___ Exercise materials ___

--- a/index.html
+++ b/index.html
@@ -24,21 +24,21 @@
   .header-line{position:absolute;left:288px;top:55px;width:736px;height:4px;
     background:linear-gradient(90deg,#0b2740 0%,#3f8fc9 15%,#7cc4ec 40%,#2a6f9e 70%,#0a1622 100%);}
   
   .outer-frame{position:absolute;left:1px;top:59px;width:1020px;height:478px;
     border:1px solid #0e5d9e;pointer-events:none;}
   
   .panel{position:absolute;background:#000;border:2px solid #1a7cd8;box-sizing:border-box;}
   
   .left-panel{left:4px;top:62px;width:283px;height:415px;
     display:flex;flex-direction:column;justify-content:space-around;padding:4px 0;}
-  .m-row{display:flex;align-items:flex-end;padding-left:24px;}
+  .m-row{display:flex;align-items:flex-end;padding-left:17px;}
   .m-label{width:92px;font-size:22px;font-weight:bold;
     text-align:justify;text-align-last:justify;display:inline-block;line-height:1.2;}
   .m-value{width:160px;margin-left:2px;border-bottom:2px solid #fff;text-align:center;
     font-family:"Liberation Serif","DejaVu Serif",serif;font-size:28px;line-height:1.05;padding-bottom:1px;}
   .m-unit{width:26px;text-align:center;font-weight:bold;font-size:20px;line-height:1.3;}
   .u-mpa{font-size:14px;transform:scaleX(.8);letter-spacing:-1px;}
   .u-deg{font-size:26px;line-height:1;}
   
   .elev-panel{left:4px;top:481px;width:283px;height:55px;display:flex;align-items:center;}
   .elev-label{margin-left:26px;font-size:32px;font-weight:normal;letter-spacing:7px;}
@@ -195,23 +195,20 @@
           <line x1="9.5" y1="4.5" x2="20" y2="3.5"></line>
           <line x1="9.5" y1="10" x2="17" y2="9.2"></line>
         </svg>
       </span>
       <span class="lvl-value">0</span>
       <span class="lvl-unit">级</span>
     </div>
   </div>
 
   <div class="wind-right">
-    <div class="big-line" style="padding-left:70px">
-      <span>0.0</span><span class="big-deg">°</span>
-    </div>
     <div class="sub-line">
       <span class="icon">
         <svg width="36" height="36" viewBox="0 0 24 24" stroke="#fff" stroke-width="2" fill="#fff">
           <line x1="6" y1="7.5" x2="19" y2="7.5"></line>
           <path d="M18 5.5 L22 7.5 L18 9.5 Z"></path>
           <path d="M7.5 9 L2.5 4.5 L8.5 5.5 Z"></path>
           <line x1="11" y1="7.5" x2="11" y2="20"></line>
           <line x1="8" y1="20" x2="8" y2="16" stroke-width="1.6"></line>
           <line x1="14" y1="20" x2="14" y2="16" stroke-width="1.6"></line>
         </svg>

___
___ Exercise materials ___

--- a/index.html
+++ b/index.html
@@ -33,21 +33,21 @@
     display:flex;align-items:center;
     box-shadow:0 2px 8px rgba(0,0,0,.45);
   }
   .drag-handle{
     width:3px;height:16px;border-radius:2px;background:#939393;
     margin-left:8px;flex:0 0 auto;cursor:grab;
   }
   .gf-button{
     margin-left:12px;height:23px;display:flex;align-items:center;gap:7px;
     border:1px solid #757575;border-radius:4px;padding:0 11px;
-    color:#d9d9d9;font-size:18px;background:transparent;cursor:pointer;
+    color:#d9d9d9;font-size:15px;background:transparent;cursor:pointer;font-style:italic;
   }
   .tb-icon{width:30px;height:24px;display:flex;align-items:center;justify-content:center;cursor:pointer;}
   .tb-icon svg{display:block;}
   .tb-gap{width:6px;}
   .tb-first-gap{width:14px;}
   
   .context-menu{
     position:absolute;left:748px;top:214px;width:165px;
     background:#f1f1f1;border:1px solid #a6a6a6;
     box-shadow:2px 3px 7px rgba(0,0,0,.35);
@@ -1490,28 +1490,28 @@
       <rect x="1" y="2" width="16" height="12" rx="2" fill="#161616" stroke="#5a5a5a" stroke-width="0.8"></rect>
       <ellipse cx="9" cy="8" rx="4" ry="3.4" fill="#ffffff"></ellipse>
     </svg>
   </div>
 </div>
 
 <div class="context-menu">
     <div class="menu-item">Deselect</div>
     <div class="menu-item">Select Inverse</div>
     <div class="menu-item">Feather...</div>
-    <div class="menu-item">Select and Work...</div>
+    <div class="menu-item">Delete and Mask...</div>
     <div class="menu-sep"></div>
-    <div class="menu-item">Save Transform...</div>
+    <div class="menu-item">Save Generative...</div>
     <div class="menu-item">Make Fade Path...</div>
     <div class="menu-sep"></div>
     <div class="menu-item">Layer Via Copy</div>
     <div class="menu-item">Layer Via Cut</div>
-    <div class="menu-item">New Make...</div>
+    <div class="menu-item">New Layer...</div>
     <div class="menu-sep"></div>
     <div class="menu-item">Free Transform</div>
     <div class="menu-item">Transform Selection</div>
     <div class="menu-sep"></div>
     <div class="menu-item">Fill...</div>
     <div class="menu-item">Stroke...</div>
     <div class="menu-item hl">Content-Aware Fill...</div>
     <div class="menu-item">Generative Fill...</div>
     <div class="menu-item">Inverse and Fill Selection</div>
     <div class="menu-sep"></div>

___

**What is expected**
Your answer should be each line from the entries that includes the string "margin".

**Completed exercise**
   .m-value{width:160px;margin-left:2px;border-bottom:2px solid #fff;text-align:center;
   .elev-label{margin-left:26px;font-size:32px;font-weight:normal;letter-spacing:7px;}
     margin-left:8px;flex:0 0 auto;cursor:grab;
     margin-left:12px;height:23px;display:flex;align-items:center;gap:7px;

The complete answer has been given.